• **Exercise details**
According to the excerpt on migration at the U.S. southern border, within what time frame is the Border Patrol mandated to transfer unaccompanied children?

• **Excerpted text**
■ ■ ■ ■ ■

This, as the number of people trying to enter the country without authorization is on pace to rise to levels not seen in 20 years and the profile of migrants coming across has shifted dramatically.


“What we are seeing now is less of the population we can expel immediately and more that is being transferred to (the Department of) Health and Human Services and our non-governmental organization partners,” said a senior U.S. Border Patrol official who spoke with reporters on Friday on condition of anonymity.

Single adults, mostly male and most from Mexico, used to be the norm up to a few years ago. Now, about half of the unauthorized migrants are coming from Central America, Ecuador, Brazil and Cuba and about half are either unescorted children or family units.

“That certainly creates a challenge for us, the fact that we have to coordinate with other agencies to include HHS and the Office of Refugee Resettlement,” the official said. “We would like to transfer unaccompanied children as quickly as we possibly can within 72 hours, which we are mandated to do. Unfortunately, on any given day we may have upwards of 9,000 people in custody, which has certainly put a strain on our resources.”

That means migrant children sometimes spend up to a week in detention. Processing facilities in South Texas are overcrowded and that’s why hundreds of migrants, including families, are being flown elsewhere for processing.

Some of those migrant families, including many who travel with small children and babies, are then expelled to Mexico under the Center for Disease Control and Prevention’s Title 42 emergency order to prevent cross-border spread of COVID-19. The official said many families with “tender age children” under 7 years of age aren’t being expelled to Tamaulipas, which is across the border from South Texas.

Border Report previously quoted advocates in Mexico saying child welfare agencies don’t have adequate facilities to temporarily house migrant children returned by the U.S. Tamaulipas is also the site of fierce drug cartel fighting, and late last year, 12 of its police officers were arrested in connection with the murder and incineration of 19 Guatemalan and Mexican migrants and rival cartel smugglers.

■ ■ ■ ■ ■

• **Material provided**
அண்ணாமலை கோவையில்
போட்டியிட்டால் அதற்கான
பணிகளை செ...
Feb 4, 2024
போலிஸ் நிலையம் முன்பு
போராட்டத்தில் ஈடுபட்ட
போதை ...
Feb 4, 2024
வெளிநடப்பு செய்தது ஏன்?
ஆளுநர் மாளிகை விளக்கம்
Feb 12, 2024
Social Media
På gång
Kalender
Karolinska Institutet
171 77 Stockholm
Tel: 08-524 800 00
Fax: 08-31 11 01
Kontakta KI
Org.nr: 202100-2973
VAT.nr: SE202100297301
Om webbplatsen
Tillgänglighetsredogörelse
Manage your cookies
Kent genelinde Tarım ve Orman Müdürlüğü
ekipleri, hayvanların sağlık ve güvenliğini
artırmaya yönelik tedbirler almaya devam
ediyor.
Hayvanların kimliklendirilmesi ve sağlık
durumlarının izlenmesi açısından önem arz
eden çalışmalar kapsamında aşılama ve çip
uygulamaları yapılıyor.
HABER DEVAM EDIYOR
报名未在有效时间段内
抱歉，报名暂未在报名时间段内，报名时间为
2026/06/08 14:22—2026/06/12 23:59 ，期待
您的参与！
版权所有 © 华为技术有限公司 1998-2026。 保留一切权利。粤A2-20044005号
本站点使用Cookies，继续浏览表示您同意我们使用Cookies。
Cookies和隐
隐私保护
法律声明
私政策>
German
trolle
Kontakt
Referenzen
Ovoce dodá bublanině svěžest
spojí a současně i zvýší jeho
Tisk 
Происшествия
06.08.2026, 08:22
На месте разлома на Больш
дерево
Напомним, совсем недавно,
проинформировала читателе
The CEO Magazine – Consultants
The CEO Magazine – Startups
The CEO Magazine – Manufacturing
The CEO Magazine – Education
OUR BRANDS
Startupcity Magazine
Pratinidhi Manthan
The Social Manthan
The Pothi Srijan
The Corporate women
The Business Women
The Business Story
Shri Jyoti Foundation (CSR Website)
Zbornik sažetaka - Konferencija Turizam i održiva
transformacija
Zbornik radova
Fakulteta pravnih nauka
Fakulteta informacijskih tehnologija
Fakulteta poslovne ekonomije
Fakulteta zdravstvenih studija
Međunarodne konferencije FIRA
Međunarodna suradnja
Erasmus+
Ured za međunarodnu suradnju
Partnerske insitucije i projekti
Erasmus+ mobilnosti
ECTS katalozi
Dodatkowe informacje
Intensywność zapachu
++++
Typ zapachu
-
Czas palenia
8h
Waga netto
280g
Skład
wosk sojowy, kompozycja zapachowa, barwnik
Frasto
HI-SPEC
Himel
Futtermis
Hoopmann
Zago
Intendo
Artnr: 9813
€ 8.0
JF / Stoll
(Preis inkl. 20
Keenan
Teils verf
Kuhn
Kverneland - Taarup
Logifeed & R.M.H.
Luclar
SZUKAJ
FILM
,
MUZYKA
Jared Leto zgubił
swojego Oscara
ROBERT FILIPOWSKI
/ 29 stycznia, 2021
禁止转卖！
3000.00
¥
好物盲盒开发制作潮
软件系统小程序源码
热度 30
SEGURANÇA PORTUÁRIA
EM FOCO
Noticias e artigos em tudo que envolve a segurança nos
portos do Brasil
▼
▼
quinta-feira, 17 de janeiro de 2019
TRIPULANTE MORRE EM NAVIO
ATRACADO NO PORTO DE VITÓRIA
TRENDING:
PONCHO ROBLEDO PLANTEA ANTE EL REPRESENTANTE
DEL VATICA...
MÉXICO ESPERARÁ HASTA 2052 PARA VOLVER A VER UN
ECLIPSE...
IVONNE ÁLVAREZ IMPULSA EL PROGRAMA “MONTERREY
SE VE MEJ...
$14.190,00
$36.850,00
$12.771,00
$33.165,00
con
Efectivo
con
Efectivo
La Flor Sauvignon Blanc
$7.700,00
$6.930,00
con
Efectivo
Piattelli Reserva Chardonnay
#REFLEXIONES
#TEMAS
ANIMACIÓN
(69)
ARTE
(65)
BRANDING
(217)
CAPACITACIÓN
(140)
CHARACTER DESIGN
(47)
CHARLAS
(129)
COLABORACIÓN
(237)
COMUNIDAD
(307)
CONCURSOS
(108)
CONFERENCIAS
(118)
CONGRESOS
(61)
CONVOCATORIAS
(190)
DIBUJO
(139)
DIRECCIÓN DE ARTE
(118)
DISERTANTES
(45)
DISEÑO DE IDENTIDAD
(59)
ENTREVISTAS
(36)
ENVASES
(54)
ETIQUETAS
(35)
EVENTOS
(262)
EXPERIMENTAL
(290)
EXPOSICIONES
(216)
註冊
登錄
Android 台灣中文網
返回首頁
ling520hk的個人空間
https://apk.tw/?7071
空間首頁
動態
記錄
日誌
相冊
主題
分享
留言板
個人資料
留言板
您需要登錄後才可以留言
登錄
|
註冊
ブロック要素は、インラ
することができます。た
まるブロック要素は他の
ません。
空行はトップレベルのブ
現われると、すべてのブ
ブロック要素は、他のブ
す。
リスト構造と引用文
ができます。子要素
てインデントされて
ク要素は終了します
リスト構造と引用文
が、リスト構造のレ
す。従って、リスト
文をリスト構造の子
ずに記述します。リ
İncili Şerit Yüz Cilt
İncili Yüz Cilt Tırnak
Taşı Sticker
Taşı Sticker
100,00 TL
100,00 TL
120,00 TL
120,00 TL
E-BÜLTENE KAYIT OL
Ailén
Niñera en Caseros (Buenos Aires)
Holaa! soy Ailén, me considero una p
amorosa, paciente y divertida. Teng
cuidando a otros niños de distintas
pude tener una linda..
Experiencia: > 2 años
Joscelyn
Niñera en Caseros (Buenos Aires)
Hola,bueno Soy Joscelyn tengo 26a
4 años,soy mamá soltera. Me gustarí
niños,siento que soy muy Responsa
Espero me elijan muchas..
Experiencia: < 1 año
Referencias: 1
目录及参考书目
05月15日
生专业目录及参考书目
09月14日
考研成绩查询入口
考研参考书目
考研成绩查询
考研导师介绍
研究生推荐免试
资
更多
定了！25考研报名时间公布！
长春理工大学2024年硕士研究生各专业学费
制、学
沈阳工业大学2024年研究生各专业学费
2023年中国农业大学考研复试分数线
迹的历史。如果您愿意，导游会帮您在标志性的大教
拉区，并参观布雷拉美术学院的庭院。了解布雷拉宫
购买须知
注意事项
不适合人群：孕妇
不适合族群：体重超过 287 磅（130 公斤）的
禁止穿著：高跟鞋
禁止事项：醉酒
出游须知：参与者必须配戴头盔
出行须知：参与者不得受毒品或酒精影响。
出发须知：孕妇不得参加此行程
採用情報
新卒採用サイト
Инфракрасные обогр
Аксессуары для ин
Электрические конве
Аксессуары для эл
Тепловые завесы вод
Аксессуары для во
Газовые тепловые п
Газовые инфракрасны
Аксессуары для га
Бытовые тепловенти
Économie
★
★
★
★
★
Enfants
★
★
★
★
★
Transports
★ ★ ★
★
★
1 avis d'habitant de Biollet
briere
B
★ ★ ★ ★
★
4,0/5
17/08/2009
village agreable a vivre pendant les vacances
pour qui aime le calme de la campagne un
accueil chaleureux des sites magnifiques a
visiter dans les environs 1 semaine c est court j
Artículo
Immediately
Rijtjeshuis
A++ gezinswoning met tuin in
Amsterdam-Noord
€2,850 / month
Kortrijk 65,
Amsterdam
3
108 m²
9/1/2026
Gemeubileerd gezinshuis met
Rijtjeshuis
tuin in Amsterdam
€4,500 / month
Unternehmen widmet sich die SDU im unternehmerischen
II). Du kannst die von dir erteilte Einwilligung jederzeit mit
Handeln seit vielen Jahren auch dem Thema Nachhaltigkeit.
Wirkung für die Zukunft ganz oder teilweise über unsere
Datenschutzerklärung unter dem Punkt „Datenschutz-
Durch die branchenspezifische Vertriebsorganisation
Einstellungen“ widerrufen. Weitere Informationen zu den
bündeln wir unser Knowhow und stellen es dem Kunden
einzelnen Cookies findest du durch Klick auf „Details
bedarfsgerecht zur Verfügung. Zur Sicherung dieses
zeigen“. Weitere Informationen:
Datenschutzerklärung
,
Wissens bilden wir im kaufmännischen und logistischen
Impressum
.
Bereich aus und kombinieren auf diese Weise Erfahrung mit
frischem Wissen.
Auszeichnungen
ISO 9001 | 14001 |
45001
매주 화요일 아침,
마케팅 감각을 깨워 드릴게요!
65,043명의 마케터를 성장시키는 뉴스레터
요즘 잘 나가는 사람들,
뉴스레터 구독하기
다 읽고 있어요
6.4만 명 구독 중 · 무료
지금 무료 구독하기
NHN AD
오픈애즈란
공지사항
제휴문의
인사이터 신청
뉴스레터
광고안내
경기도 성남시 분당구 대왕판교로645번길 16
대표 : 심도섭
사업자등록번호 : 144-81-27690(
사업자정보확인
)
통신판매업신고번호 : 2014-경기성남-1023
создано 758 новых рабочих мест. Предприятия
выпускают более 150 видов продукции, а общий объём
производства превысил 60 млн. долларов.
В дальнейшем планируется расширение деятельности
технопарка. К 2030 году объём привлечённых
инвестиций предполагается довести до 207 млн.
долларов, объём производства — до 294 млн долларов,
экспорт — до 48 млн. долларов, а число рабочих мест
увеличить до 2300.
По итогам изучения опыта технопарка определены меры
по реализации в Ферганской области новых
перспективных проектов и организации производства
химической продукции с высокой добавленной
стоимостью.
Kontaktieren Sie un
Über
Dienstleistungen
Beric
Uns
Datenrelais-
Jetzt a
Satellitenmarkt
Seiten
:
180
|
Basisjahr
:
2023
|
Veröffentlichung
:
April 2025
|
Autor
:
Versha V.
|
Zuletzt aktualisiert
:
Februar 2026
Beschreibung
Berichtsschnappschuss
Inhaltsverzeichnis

■ ■ ■ ■ ■

• **Response**
Within 72 hours.